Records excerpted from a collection
-- Opening Marker --

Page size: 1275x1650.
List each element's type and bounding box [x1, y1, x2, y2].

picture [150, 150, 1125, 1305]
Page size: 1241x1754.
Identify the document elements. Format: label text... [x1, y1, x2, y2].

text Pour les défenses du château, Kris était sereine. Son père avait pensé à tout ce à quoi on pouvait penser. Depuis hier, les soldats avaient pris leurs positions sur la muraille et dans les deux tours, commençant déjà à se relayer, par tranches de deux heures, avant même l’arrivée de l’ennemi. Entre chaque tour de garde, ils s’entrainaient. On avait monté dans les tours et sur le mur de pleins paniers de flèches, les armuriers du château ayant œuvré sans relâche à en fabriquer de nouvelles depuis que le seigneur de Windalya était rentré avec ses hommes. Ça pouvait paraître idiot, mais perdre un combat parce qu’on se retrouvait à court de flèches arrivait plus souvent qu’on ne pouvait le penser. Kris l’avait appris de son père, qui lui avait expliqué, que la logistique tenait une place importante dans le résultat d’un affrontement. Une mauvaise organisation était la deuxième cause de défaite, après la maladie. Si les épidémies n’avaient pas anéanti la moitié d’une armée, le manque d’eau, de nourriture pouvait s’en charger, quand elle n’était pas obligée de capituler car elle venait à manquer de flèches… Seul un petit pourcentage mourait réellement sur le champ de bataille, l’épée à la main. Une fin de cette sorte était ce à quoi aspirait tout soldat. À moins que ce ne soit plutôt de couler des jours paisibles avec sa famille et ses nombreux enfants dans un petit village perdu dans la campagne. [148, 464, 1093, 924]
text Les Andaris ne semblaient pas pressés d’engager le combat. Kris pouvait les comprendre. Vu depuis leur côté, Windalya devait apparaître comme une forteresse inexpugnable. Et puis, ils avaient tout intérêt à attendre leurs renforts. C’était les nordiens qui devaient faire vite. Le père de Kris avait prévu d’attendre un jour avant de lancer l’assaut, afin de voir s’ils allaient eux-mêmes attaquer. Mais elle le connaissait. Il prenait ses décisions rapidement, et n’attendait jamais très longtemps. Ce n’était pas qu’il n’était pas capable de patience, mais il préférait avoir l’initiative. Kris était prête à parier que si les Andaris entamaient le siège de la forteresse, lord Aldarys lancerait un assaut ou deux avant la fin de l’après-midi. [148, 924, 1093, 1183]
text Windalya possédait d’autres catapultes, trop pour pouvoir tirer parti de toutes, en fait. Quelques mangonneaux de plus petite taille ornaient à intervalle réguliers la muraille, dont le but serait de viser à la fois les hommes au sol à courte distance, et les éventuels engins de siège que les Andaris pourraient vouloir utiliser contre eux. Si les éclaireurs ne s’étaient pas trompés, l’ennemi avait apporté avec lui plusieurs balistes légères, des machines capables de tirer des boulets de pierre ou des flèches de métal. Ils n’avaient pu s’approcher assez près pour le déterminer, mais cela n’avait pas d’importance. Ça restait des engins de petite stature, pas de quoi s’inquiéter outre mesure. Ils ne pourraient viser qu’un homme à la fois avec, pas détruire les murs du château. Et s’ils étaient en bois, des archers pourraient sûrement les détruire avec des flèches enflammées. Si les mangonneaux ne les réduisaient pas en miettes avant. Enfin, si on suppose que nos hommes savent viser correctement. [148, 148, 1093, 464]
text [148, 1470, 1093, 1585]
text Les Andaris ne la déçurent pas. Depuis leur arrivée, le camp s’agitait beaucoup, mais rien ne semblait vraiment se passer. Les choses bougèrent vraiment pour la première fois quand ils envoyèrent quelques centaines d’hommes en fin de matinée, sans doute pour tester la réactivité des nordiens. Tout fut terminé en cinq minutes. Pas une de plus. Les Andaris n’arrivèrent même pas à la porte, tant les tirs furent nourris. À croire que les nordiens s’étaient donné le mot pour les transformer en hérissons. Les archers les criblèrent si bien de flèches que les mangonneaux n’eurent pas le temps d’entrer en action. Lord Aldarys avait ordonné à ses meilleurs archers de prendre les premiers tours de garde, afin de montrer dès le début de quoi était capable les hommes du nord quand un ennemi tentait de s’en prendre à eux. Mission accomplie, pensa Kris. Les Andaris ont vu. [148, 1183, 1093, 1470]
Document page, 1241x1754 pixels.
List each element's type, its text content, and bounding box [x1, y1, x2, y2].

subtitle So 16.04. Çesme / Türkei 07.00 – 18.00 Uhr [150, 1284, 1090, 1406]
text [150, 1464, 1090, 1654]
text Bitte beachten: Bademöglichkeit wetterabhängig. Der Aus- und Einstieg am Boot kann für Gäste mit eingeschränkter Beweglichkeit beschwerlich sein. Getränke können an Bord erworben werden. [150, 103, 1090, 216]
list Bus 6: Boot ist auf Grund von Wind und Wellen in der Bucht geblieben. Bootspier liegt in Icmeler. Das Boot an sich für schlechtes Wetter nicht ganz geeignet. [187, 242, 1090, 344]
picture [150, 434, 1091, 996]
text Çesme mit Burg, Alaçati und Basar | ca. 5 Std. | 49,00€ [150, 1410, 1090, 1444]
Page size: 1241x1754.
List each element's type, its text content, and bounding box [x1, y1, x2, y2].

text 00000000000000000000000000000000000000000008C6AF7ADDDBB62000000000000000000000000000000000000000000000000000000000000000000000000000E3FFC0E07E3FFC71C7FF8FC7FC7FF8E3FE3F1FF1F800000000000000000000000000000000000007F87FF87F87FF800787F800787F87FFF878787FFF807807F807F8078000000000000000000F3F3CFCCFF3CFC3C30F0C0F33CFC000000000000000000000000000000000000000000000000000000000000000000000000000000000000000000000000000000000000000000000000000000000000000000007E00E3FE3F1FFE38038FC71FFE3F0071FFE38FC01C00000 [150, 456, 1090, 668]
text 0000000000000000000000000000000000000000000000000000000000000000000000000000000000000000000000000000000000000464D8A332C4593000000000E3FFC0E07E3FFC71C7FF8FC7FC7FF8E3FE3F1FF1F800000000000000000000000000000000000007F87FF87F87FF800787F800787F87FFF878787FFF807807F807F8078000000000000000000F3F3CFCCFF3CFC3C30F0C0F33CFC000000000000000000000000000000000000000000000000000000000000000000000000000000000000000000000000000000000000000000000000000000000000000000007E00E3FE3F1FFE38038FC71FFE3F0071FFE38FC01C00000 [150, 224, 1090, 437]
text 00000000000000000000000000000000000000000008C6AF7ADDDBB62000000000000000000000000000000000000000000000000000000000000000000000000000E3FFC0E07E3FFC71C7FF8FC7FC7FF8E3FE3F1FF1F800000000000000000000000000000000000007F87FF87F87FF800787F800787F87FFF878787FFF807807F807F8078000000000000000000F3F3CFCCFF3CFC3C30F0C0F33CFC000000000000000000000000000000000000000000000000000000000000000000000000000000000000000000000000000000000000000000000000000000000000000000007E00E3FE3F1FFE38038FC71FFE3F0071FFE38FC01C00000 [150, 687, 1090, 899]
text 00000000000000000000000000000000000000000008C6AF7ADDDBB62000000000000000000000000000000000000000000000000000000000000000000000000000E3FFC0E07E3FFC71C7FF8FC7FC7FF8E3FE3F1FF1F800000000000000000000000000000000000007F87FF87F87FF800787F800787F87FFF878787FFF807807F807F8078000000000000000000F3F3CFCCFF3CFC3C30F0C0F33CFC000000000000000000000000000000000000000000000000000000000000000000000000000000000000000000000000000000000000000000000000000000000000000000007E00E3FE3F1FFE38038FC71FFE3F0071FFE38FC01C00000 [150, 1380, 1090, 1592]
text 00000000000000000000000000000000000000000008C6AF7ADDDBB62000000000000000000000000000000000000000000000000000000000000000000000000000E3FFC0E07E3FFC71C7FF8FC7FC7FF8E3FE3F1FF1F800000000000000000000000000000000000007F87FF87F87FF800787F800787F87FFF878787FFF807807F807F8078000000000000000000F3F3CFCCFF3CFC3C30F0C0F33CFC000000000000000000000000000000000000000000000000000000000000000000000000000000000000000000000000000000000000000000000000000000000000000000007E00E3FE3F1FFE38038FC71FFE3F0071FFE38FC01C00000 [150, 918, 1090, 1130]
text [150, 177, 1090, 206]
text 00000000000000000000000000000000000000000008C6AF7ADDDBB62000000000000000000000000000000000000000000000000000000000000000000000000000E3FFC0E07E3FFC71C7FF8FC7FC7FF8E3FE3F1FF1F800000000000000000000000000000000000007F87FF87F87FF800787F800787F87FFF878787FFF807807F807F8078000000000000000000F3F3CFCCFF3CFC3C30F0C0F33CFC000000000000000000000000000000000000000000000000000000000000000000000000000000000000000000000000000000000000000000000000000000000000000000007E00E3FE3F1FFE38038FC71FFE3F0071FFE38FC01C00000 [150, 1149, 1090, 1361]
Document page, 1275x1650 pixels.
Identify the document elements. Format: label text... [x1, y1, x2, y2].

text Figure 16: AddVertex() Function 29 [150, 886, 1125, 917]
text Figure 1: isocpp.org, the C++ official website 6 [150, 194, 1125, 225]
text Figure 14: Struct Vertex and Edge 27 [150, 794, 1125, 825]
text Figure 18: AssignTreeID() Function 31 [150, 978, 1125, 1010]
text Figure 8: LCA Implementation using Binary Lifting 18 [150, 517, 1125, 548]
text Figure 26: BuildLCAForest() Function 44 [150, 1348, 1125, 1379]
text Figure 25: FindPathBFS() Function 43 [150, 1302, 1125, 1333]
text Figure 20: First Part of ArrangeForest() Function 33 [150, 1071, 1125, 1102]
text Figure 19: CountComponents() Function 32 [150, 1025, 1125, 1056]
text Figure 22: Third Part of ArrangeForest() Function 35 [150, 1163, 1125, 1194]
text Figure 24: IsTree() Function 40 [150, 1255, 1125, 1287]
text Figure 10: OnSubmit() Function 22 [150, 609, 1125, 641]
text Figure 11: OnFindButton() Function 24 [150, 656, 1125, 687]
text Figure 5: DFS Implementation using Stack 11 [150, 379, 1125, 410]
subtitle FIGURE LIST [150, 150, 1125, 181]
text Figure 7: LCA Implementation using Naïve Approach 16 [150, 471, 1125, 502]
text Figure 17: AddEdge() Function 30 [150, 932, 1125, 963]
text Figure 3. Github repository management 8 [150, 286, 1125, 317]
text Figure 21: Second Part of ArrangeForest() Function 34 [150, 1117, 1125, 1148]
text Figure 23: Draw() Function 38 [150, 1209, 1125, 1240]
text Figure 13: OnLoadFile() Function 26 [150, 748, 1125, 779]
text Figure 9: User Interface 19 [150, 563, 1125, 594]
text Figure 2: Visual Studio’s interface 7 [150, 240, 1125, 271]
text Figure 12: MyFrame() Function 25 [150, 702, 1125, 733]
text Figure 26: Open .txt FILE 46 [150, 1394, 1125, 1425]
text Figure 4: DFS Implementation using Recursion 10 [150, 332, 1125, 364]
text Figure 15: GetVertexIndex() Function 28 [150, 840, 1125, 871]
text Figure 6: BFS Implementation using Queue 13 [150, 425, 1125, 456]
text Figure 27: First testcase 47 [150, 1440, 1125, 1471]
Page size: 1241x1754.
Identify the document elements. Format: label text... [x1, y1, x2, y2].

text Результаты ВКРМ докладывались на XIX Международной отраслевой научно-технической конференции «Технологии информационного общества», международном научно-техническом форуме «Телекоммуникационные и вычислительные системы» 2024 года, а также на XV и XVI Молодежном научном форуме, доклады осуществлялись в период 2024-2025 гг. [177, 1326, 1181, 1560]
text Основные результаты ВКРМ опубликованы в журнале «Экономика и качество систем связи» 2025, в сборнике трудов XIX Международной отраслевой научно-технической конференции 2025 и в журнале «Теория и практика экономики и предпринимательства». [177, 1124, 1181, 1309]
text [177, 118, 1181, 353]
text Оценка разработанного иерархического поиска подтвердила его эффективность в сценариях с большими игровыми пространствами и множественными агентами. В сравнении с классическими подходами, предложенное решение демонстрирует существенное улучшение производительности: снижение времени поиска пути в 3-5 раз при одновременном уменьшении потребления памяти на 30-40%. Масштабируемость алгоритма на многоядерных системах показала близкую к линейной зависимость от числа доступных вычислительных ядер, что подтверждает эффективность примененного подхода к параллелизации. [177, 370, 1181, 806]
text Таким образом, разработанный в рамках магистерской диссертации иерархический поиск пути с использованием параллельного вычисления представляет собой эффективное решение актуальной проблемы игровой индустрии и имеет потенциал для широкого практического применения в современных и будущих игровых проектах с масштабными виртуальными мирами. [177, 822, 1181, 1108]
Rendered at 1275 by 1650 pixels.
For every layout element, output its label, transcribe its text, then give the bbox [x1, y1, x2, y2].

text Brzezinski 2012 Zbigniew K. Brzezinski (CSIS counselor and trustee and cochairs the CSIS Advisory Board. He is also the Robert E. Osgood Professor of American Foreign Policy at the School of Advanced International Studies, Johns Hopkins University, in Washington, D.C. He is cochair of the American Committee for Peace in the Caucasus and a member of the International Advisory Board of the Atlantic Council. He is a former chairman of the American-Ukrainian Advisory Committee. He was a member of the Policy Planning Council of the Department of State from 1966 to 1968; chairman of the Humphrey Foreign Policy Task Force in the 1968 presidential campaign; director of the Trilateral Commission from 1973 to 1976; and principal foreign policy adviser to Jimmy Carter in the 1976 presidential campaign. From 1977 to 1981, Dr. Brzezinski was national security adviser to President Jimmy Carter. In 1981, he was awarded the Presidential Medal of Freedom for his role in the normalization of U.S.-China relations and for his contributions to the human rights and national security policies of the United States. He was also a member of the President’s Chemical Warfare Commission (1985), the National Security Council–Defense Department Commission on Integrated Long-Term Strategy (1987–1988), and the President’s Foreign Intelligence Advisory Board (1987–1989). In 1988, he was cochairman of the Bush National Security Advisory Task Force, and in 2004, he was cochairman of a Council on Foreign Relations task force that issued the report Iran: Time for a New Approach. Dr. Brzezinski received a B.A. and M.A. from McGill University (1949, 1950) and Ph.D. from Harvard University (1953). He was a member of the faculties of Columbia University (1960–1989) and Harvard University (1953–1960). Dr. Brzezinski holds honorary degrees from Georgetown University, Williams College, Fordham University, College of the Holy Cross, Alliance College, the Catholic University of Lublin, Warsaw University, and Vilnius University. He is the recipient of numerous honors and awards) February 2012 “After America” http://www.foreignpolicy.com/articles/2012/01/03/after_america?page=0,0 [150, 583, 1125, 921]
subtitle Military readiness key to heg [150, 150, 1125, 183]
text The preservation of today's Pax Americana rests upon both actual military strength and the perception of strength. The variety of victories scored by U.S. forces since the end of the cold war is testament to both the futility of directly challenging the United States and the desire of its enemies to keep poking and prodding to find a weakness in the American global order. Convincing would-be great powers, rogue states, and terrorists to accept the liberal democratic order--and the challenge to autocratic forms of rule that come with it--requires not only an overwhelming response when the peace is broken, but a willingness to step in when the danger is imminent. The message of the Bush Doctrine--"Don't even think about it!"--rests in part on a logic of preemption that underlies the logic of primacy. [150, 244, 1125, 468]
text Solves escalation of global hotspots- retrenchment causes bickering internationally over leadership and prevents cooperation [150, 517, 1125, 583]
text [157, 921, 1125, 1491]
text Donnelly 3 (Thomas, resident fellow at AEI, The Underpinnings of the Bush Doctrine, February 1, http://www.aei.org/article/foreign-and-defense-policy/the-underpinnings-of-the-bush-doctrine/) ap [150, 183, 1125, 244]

-- Closing Marker --

__Your instructions__
Please retype the records above starting with the line that contains "text [157, 921, 1125, 1491]" and stopping after the last line, changing nothing.

__Written response__
text [157, 921, 1125, 1491]
text Donnelly 3 (Thomas, resident fellow at AEI, The Underpinnings of the Bush Doctrine, February 1, http://www.aei.org/article/foreign-and-defense-policy/the-underpinnings-of-the-bush-doctrine/) ap [150, 183, 1125, 244]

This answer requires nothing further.